文档段落:
┌──

下面分析如何创建一个resultstage

private def createResultStage(
      rdd: RDD[_],
      func: (TaskContext, Iterator[_]) => _,
      partitions: Array[Int],
      jobId: Int,
      callSite: CallSite): ResultStage = {
  checkBarrierStageWithDynamicAllocation(rdd)
  checkBarrierStageWithNumSlots(rdd)
  checkBarrierStageWithRDDChainPattern(rdd, partitions.toSet.size)
  // 获取父stage
  // 只返回直接父stage,不会返回祖先stage
  val parents = getOrCreateParentStages(rdd, jobId)
  // 获得一个不重复的id
  // 到这一步,已经将之前的所有stage都创建完毕,并且分配了递增的stageId
  val id = nextStageId.getAndIncrement()
  // 使用父stage和id生成一个新的stage对象
  val stage = new ResultStage(id, rdd, func, partitions, parents, jobId, callSite)
  stageIdToStage(id) = stage
  updateJobIdStageIdMaps(jobId, stage)
  stage
}
private def getOrCreateParentStages(rdd: RDD[_], firstJobId: Int): List[Stage] = {
  // 获取距离最近的父stage
  getShuffleDependencies(rdd).map { shuffleDep =>
    getOrCreateShuffleMapStage(shuffleDep, firstJobId)

└──

任务要求: 请把上面这段讲解如何创建 ResultStage 的文字逐字完整照录一遍。 作答时只以上面这段文字为依据。

数据集条目:
┌──

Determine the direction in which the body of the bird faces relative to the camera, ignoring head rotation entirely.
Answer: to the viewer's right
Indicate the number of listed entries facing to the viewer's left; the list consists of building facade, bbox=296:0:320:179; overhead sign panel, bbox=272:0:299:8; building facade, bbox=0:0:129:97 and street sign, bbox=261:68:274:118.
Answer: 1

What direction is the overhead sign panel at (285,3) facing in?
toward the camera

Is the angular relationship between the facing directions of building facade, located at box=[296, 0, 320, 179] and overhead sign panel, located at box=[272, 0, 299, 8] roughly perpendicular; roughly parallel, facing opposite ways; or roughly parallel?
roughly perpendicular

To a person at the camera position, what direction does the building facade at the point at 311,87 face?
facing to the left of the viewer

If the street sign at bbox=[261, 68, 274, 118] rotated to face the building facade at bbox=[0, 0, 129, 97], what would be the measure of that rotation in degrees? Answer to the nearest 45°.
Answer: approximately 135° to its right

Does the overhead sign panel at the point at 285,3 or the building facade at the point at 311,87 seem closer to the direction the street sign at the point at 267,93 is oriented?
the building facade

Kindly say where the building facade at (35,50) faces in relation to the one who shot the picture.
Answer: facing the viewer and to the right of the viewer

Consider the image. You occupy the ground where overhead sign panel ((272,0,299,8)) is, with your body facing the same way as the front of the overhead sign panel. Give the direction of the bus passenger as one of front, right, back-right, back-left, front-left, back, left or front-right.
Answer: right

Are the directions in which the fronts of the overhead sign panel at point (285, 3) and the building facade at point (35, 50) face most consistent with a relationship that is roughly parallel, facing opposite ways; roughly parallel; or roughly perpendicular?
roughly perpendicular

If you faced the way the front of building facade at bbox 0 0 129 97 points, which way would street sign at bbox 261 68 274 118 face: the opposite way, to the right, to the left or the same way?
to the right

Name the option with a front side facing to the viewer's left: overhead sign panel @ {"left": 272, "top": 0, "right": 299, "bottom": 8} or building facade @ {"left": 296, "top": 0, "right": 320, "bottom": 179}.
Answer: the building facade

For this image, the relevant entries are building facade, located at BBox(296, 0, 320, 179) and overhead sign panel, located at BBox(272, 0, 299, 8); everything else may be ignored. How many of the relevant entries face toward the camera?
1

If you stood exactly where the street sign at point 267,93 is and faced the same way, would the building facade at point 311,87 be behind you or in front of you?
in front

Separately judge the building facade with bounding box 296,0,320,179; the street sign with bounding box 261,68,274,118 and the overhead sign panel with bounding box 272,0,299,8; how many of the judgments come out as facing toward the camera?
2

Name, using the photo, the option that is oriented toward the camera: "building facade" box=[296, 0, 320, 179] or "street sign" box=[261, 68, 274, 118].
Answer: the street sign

└──

本题答案:
下面分析如何创建一个resultstage

private def createResultStage(
      rdd: RDD[_],
      func: (TaskContext, Iterator[_]) => _,
      partitions: Array[Int],
      jobId: Int,
      callSite: CallSite): ResultStage = {
  checkBarrierStageWithDynamicAllocation(rdd)
  checkBarrierStageWithNumSlots(rdd)
  checkBarrierStageWithRDDChainPattern(rdd, partitions.toSet.size)
  // 获取父stage
  // 只返回直接父stage,不会返回祖先stage
  val parents = getOrCreateParentStages(rdd, jobId)
  // 获得一个不重复的id
  // 到这一步,已经将之前的所有stage都创建完毕,并且分配了递增的stageId
  val id = nextStageId.getAndIncrement()
  // 使用父stage和id生成一个新的stage对象
  val stage = new ResultStage(id, rdd, func, partitions, parents, jobId, callSite)
  stageIdToStage(id) = stage
  updateJobIdStageIdMaps(jobId, stage)
  stage
}
private def getOrCreateParentStages(rdd: RDD[_], firstJobId: Int): List[Stage] = {
  // 获取距离最近的父stage
  getShuffleDependencies(rdd).map { shuffleDep =>
    getOrCreateShuffleMapStage(shuffleDep, firstJobId)